▶ [What is being asked]: Pick out each line in the listing below that contains the string "Orjinal". Case counts.

▶ [Stored data entries]:
=== Section Start ===

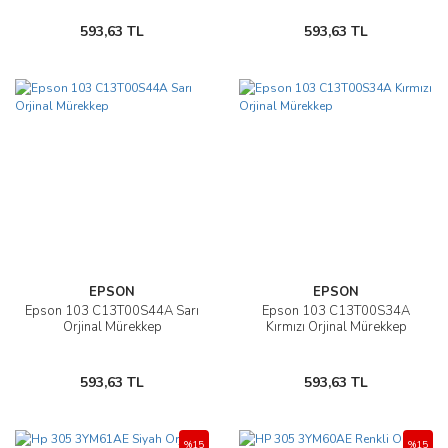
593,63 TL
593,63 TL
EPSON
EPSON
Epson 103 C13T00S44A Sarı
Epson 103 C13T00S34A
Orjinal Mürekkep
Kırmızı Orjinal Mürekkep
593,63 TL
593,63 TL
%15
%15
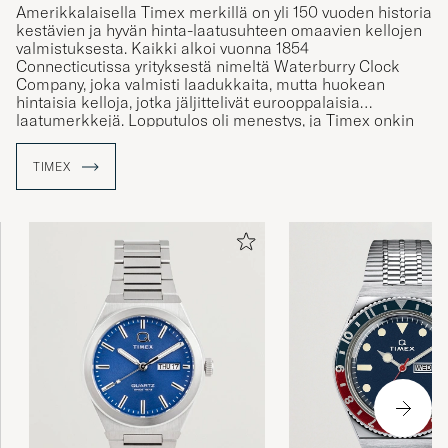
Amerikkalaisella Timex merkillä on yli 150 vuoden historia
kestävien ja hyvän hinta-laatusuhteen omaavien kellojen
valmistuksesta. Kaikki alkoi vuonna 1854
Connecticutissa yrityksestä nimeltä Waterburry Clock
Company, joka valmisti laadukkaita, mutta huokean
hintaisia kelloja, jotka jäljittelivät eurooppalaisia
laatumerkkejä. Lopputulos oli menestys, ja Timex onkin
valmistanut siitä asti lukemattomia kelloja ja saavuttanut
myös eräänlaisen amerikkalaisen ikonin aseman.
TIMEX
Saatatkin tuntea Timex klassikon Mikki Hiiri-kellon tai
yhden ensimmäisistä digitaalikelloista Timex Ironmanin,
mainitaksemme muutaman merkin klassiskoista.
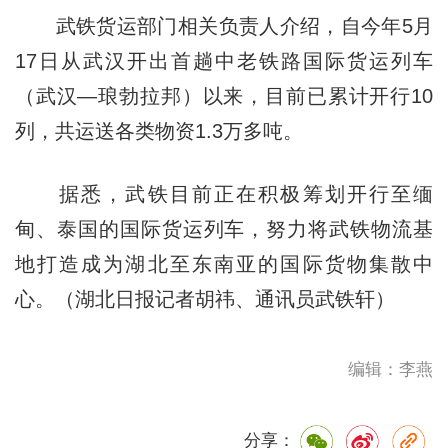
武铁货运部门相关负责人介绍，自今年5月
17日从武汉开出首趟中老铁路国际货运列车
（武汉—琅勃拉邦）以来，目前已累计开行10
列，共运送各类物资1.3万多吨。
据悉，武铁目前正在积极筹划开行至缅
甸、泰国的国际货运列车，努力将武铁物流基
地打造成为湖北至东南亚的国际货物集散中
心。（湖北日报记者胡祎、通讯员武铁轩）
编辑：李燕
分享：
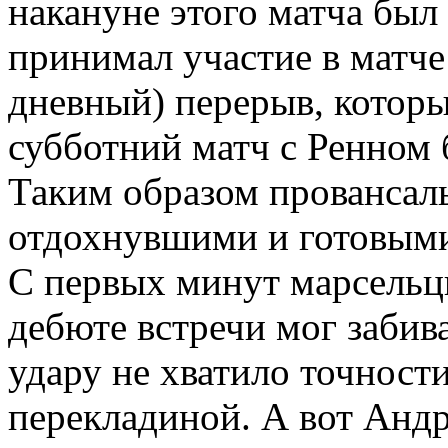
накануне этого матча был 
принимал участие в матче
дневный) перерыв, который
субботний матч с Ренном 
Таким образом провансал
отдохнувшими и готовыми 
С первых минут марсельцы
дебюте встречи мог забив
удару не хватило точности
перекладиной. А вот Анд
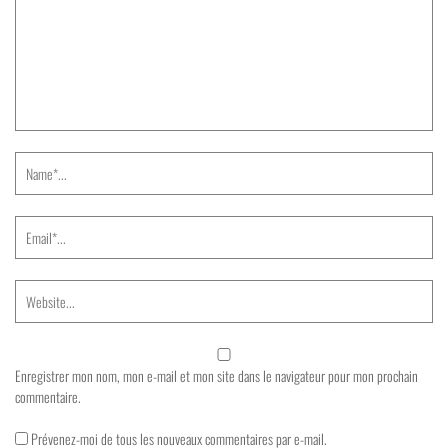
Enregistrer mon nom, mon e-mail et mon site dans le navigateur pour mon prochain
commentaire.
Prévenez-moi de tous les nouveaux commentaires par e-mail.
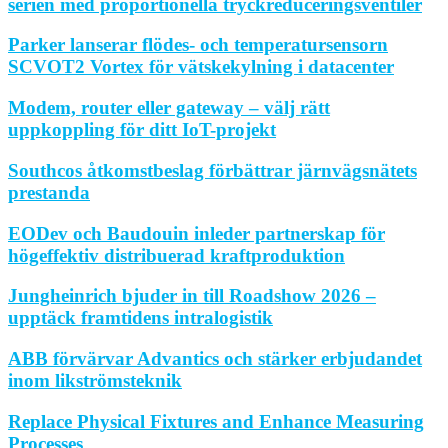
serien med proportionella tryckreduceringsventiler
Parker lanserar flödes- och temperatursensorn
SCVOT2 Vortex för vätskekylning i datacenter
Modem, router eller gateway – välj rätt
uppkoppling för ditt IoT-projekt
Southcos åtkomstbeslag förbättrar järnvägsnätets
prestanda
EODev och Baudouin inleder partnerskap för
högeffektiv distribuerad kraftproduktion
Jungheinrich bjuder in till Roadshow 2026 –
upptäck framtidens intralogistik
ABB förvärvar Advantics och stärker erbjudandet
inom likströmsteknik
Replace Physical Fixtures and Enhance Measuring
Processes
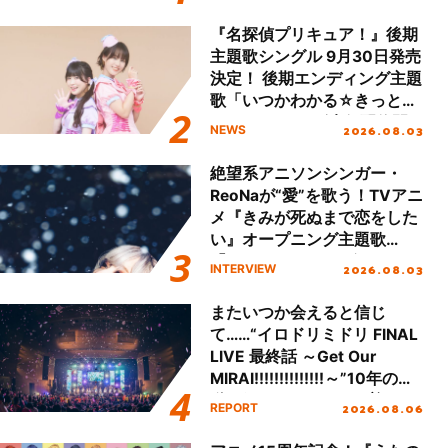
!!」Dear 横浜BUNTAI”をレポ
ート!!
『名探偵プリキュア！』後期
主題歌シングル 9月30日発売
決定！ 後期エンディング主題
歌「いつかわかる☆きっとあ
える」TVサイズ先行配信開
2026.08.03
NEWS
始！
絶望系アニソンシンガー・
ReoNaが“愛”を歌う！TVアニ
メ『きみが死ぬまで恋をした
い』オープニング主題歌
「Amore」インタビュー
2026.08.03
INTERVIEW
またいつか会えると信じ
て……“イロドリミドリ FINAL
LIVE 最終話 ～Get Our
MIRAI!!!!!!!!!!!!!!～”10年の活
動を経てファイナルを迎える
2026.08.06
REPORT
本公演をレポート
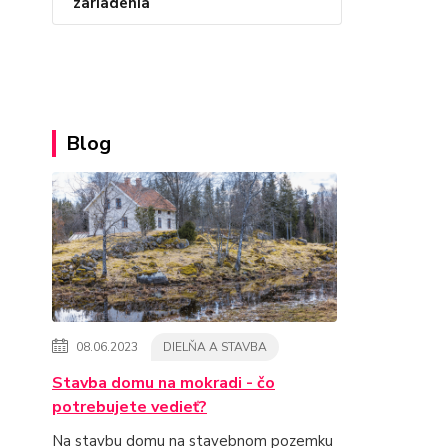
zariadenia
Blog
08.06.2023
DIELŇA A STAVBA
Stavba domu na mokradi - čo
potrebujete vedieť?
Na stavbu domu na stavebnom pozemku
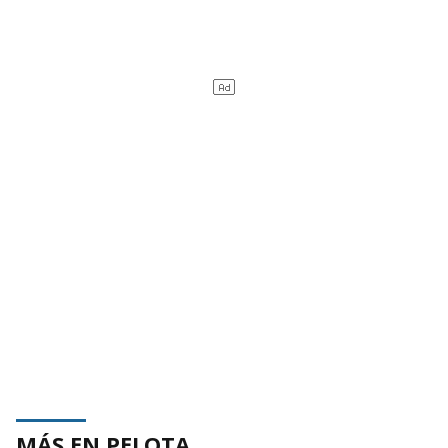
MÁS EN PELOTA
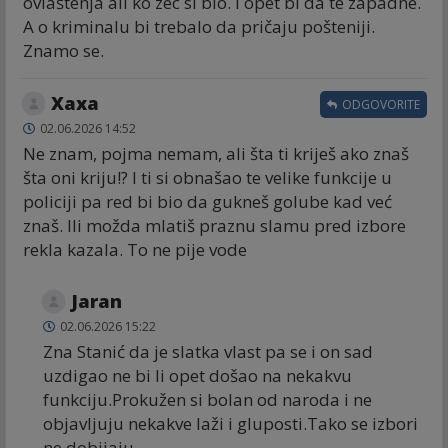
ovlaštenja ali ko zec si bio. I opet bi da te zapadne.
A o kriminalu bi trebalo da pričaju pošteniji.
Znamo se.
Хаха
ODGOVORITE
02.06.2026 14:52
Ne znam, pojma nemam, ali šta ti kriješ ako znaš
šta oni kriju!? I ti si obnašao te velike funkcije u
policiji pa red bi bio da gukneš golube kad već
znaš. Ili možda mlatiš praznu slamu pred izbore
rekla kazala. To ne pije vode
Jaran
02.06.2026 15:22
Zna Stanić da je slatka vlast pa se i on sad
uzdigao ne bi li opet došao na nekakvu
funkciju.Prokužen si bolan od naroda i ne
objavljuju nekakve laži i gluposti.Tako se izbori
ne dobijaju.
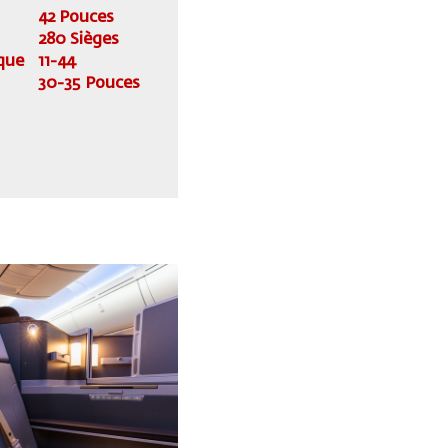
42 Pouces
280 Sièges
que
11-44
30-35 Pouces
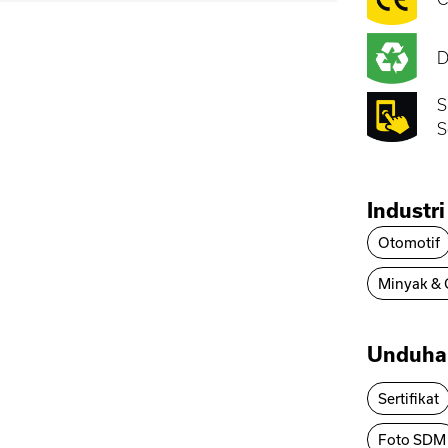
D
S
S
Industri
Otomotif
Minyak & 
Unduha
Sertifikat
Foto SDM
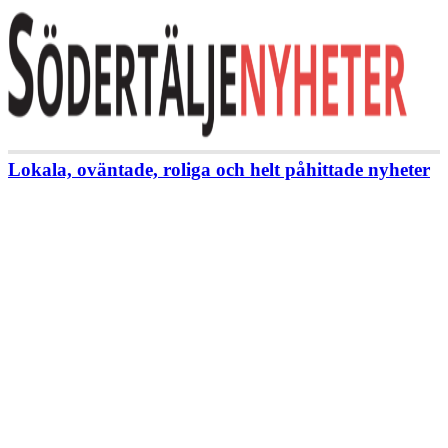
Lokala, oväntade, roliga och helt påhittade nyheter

=== Section End ===

▶ [Reply]:
Orjinal Mürekkep
Kırmızı Orjinal Mürekkep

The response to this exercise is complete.